▶ **TASK REQUIREMENTS**: Rewrite the stretch from the line containing "# IPywidgets interact" through the end of the rows, replacing "dropdowns" with "select boxes" and changing nothing else. Leave the pictures out of your answer.
(PROVIDED ENTRIES Opens)
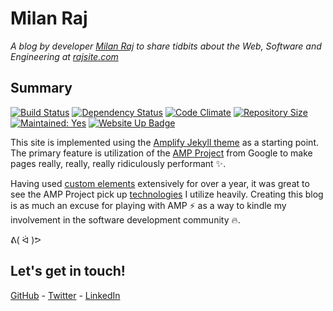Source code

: # Milan Raj

*A blog by developer [Milan Raj](https://linkedin.com/in/milanraj) to share tidbits about the Web, Software and Engineering at [rajsite.com](https://www.rajsite.com)*

## Summary

[![Build Status](https://travis-ci.org/rajsite/rajsite.com.svg?branch=gh-pages)](https://travis-ci.org/rajsite/rajsite.com)
[![Dependency Status](https://gemnasium.com/badges/github.com/rajsite/rajsite.com.svg)](https://gemnasium.com/github.com/rajsite/rajsite.com)
[![Code Climate](https://codeclimate.com/github/rajsite/rajsite.com/badges/gpa.svg)](https://codeclimate.com/github/rajsite/rajsite.com)
[![Repository Size](https://reposs.herokuapp.com/?path=rajsite/rajsite.com&style=flat&color=brightgreen)](https://github.com/ruddfawcett/reposs)
[![Maintained: Yes](https://img.shields.io/maintenance/yes/2016.svg)](https://github.com/badges/shields/issues/607)
[![Website Up Badge](https://img.shields.io/website/http/rajsite.com.svg?label=rajsite.com)](http://rajsite.com)

This site is implemented using the [Amplify Jekyll theme](https://github.com/ageitgey/amplify) as a starting point. The primary feature is utilization of the [AMP Project](https://www.ampproject.org/) from Google to make pages really, really, really ridiculously performant :sparkles:.

Having used [custom elements](http://www.html5rocks.com/en/tutorials/webcomponents/customelements/) extensively for over a year, it was great to see the AMP Project pick up [technologies](https://github.com/WebReflection/document-register-element) I utilize heavily. Creating this blog is as much an excuse for playing with AMP :zap: as a way to kindle my involvement in the software development community :fire:.

ᕕ( ᐛ )ᕗ

## Let's get in touch!

[GitHub](https://github.com/rajsite) - [Twitter](https://twitter.com/rajsite) - [LinkedIn](https://linkedin.com/in/milanraj)
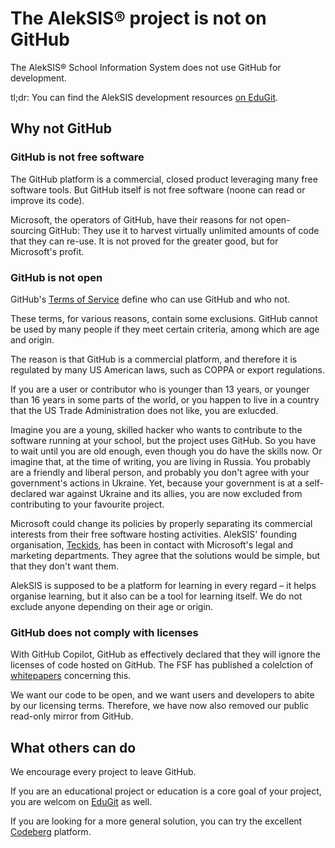 # The AlekSIS® project is not on GitHub

The AlekSIS® School Information System does not use GitHub for development.

tl;dr: You can find the AlekSIS development resources [on EduGit](https://edugit.org/AlekSIS).

## Why not GitHub

### GitHub is not free software

The GitHub platform is a commercial, closed product leveraging many free software tools. But GitHub itself is not free software (noone can read or improve its code).

Microsoft, the operators of GitHub, have their reasons for not open-sourcing GitHub: They use it to harvest virtually unlimited amounts of code that they can re-use. It is not proved for the greater good, but for Microsoft's profit.

### GitHub is not open

GitHub's [Terms of Service](https://docs.github.com/en/site-policy/github-terms/github-terms-of-service) define who can use GitHub and who not.

These terms, for various reasons, contain some exclusions. GitHub cannot be used by many people if they meet certain criteria, among which are age and origin.

The reason is that GitHub is a commercial platform, and therefore it is regulated by many US American laws, such as COPPA or export regulations.

If you are a user or contributor who is younger than 13 years, or younger than 16 years in some parts of the world, or you happen to live in a country that the US Trade Administration does not like, you are exlucded.

Imagine you are a young, skilled hacker who wants to contribute to the software running at your school, but the project uses GitHub. So you have to wait until you are old enough, even though you do have the skills now. Or imagine that, at the time of writing, you are living in Russia. You probably are a friendly and liberal person, and probably you don't agree with your government's actions in Ukraine. Yet, because your government is at a self-declared war against Ukraine and its allies, you are now excluded from contributing to your favourite project.

Microsoft could change its policies by properly separating its commercial interests from their free software hosting activities. AlekSIS' founding organisation, [Teckids](https://teckids.org), has been in contact with Microsoft's legal and marketing departments. They agree that the solutions would be simple, but that they don't want them.

AlekSIS is supposed to be a platform for learning in every regard – it helps organise learning, but it also can be a tool for learning itself. We do not exclude anyone depending on their age or origin.

### GitHub does not comply with licenses

With GitHub Copilot, GitHub as effectively declared that they will ignore the licenses of code hosted on GitHub. The FSF has published a colelction of [whitepapers](https://www.fsf.org/news/publication-of-the-fsf-funded-white-papers-on-questions-around-copilot) concerning this.

We want our code to be open, and we want users and developers to abite by our licensing terms. Therefore, we have now also removed our public read-only mirror from GitHub.

## What others can do

We encourage every project to leave GitHub.

If you are an educational project or education is a core goal of your project, you are welcom on [EduGit](https://edugit.org) as well.

If you are looking for a more general solution, you can try the excellent [Codeberg](https://codeberg.org) platform.
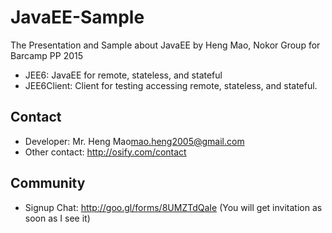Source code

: # JavaEE-Sample
The Presentation and Sample about JavaEE by Heng Mao, Nokor Group for Barcamp PP 2015

- JEE6: JavaEE for remote, stateless, and stateful
- JEE6Client: Client for testing accessing remote, stateless, and stateful.

## Contact

- Developer: Mr. Heng Mao<mao.heng2005@gmail.com>
- Other contact: http://osify.com/contact


## Community

- Signup Chat: http://goo.gl/forms/8UMZTdQaIe
  (You will get invitation as soon as I see it)
  
  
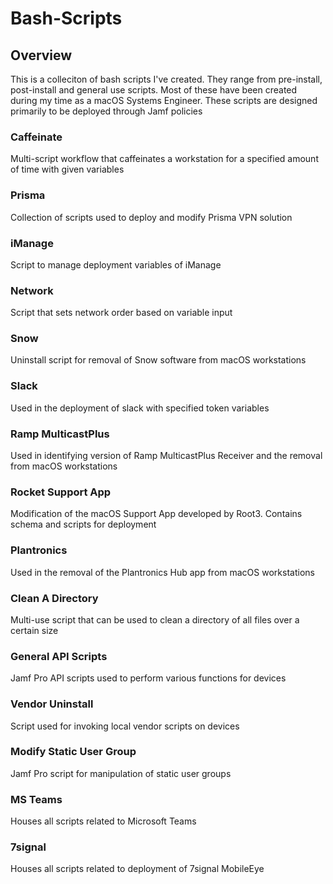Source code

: # Bash-Scripts

## Overview
This is a colleciton of bash scripts I've created. They range from pre-install, post-install and general use scripts. Most of these have been created during my time as a macOS Systems Engineer. These scripts are designed primarily to be deployed through Jamf policies

### Caffeinate
Multi-script workflow that caffeinates a workstation for a specified amount of time with given variables

### Prisma
Collection of scripts used to deploy and modify Prisma VPN solution

### iManage
Script to manage deployment variables of iManage

### Network
Script that sets network order based on variable input

### Snow
Uninstall script for removal of Snow software from macOS workstations

### Slack
Used in the deployment of slack with specified token variables

### Ramp MulticastPlus
Used in identifying version of Ramp MulticastPlus Receiver and the removal from macOS workstations

### Rocket Support App
Modification of the macOS Support App developed by Root3. Contains schema and scripts for deployment

### Plantronics
Used in the removal of the Plantronics Hub app from macOS workstations

### Clean A Directory
Multi-use script that can be used to clean a directory of all files over a certain size

### General API Scripts
Jamf Pro API scripts used to perform various functions for devices

### Vendor Uninstall
Script used for invoking local vendor scripts on devices

### Modify Static User Group
Jamf Pro script for manipulation of static user groups

### MS Teams
Houses all scripts related to Microsoft Teams

### 7signal
Houses all scripts related to deployment of 7signal MobileEye
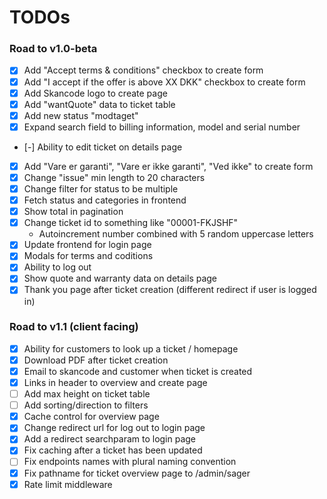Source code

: # TODOs

### Road to v1.0-beta

 - [x] Add "Accept terms & conditions" checkbox to create form
 - [x] Add "I accept if the offer is above XX DKK" checkbox to create form
 - [x] Add Skancode logo to create page
 - [x] Add "wantQuote" data to ticket table
 - [x] Add new status "modtaget"
 - [x] Expand search field to billing information, model and serial number
 - [-] Ability to edit ticket on details page 
 - [x] Add "Vare er garanti", "Vare er ikke garanti", "Ved ikke" to create form
 - [x] Change "issue" min length to 20 characters
 - [x] Change filter for status to be multiple
 - [x] Fetch status and categories in frontend
 - [x] Show total in pagination
 - [x] Change ticket id to something like "00001-FKJSHF"
    - Autoincrement number combined with 5 random uppercase letters
 - [x] Update frontend for login page
 - [x] Modals for terms and coditions
 - [x] Ability to log out
 - [x] Show quote and warranty data on details page
 - [x] Thank you page after ticket creation (different redirect if user is logged in)

### Road to v1.1 (client facing)

 - [x] Ability for customers to look up a ticket / homepage
 - [x] Download PDF after ticket creation
 - [x] Email to skancode and customer when ticket is created
 - [x] Links in header to overview and create page
 - [ ] Add max height on ticket table
 - [ ] Add sorting/direction to filters
 - [x] Cache control for overview page
 - [x] Change redirect url for log out to login page
 - [x] Add a redirect searchparam to login page
 - [x] Fix caching after a ticket has been updated
 - [ ] Fix endpoints names with plural naming convention
 - [x] Fix pathname for ticket overview page to /admin/sager
 - [x] Rate limit middleware
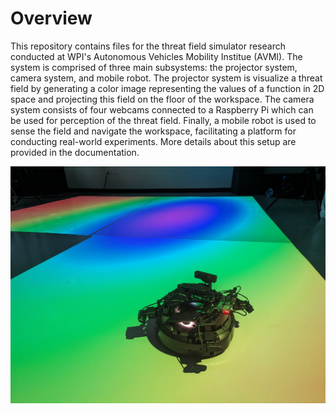 # Overview

This repository contains files for the threat field simulator research conducted at WPI's Autonomous Vehicles Mobility Institue (AVMI). The system is comprised of three main subsystems: the projector system, camera system, and mobile robot. The projector system is visualize a threat field by generating a color image representing the values of a function in 2D space and projecting this field on the floor of the workspace. The camera system consists of four webcams connected to a Raspberry Pi which can be used for perception of the threat field. Finally, a mobile robot is used to sense the field and navigate the workspace, facilitating a platform for conducting real-world experiments. More details about this setup are provided in the documentation.

![Cover Image](https://github.com/WPI-AVMI/threat-field-simulator/blob/main/Cover_Image.jpg)
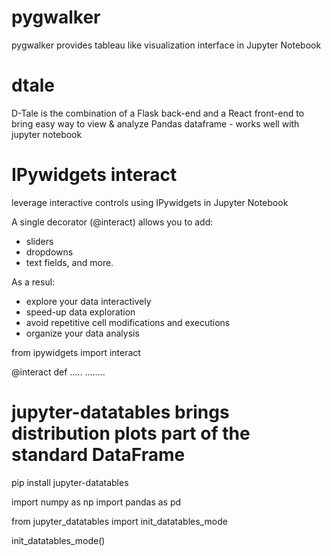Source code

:# pygwalker  

pygwalker provides tableau like visualization interface in Jupyter Notebook 


# dtale

D-Tale is the combination of a Flask back-end and a React front-end to bring easy way to view & analyze Pandas dataframe - works well with jupyter notebook 


# IPywidgets interact
leverage interactive controls using IPywidgets in Jupyter Notebook

A single decorator (@interact) allows you to add:
- sliders
- dropdowns
- text fields, and more.

As a resul:
- explore your data interactively
- speed-up data exploration
- avoid repetitive cell modifications and executions
- organize your data analysis

from ipywidgets import interact

@interact 
def .....
    ........


# jupyter-datatables brings distribution plots part of the standard DataFrame 

pip install jupyter-datatables



import numpy as np
import pandas as pd

from jupyter_datatables import init_datatables_mode

init_datatables_mode()
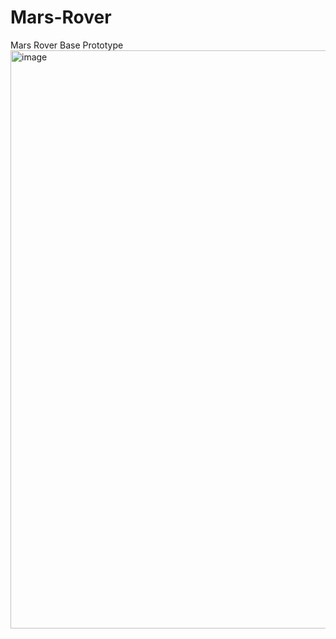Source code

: # Mars-Rover
Mars Rover Base Prototype
<img width="925" alt="image" src="https://github.com/user-attachments/assets/d071e31f-5f02-43cd-8c0a-627310629f53">

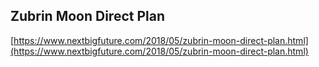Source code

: ## Zubrin Moon Direct Plan
  
  [https://www.nextbigfuture.com/2018/05/zubrin-moon-direct-plan.html](https://www.nextbigfuture.com/2018/05/zubrin-moon-direct-plan.html)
(PROVIDED ENTRIES Closes)
▶ **RESPONSE BELOW**:
# IPywidgets interact
leverage interactive controls using IPywidgets in Jupyter Notebook

A single decorator (@interact) allows you to add:
- sliders
- select boxes
- text fields, and more.

As a resul:
- explore your data interactively
- speed-up data exploration
- avoid repetitive cell modifications and executions
- organize your data analysis

from ipywidgets import interact

@interact 
def .....
    ........


# jupyter-datatables brings distribution plots part of the standard DataFrame 

pip install jupyter-datatables



import numpy as np
import pandas as pd

from jupyter_datatables import init_datatables_mode

init_datatables_mode()
Source code

: # Mars-Rover
Mars Rover Base Prototype
<img width="925" alt="image" src="https://github.com/user-attachments/assets/d071e31f-5f02-43cd-8c0a-627310629f53">

Source code

: ## Zubrin Moon Direct Plan
  
  [https://www.nextbigfuture.com/2018/05/zubrin-moon-direct-plan.html](https://www.nextbigfuture.com/2018/05/zubrin-moon-direct-plan.html)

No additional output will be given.